Before I ask how, I figured I'd first ask if this this scenario can be facilitated / architected on AWS?
Approach
Note that this is an update to the question based on more research. It looks like Amazon Cognito will be the perfect tool for signing in users and tying their user credentials to an IAM role that can read and write to S3 buckets.
So once the user is signed in through Amazon Cognito and has the proper credentials then their files can be uploaded to an S3 bucket and processed by a lambda. The result is then written to the same bucket.
Now earlier I suggested writing to a sealed bucket and having a Stripe webhook trigger moving the result from the sealed bucket to an accessible bucket. But it seems this is necessary, per the indication in the answer provided by @Snickers3192.

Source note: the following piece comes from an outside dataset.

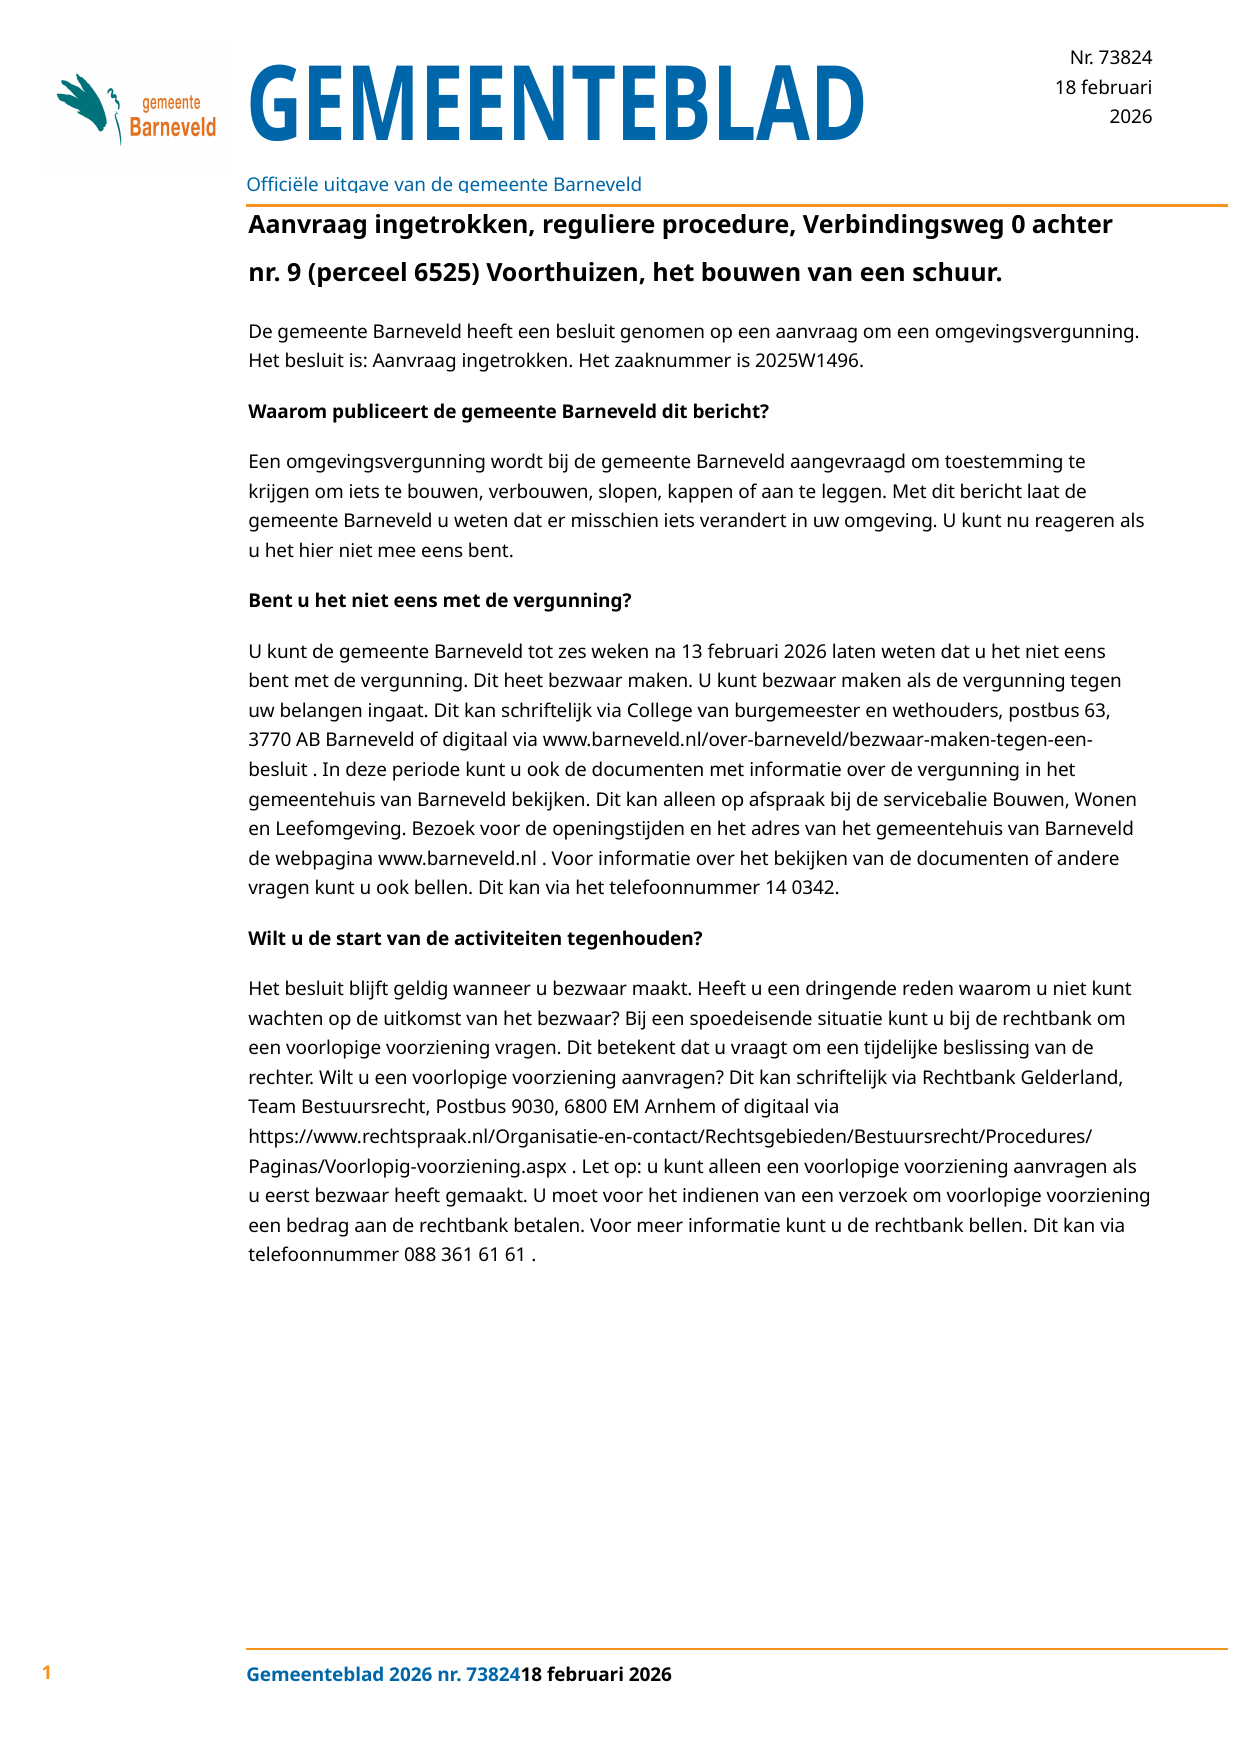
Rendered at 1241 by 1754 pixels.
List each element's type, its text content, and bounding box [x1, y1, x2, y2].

Once the stripe payment completes the webapp can set a boolean that is used to control access to the output and that completes the cycle?
Part of the rational for having a hidden bucket was that someone might pull the credentials out of the browser and execute them in a different script. I assume this is impossible (Famous last words :) ), but just in case I wrote a follow up question here.
In other words the credentials that are pulled into the client post signin with Amazon Cognito cannot be used to executed scripts outside of the application context?
Approach Part 2
Per my follow up questions it does not appear that relying on state within the webapp for making security decisions is good enough, as someone can probably figure out a way to get the token authentication token and manipulate the applications API directly using a client other than the core app.
So now I'm thinking about it like this:
1) Write the result to the sealed bucket (Processing Lambda)
2) Have the Stripe webhook update the users a transaction record in the users profile indicating payment paid = true (Stripe Lambda)
3) Create another lambda that has access rights to the sealed bucket but will return results only if paid=true
. (Access Result Lambda)
So since Stripe is tied to an IAM user that is allowed to update the Application user profile and set paid=true
and the sealed bucket can only be accessed by lambda that first checks if paid=true
before returning the result, I believe that should guarantee security.
If anyone has a simpler approach please let me know.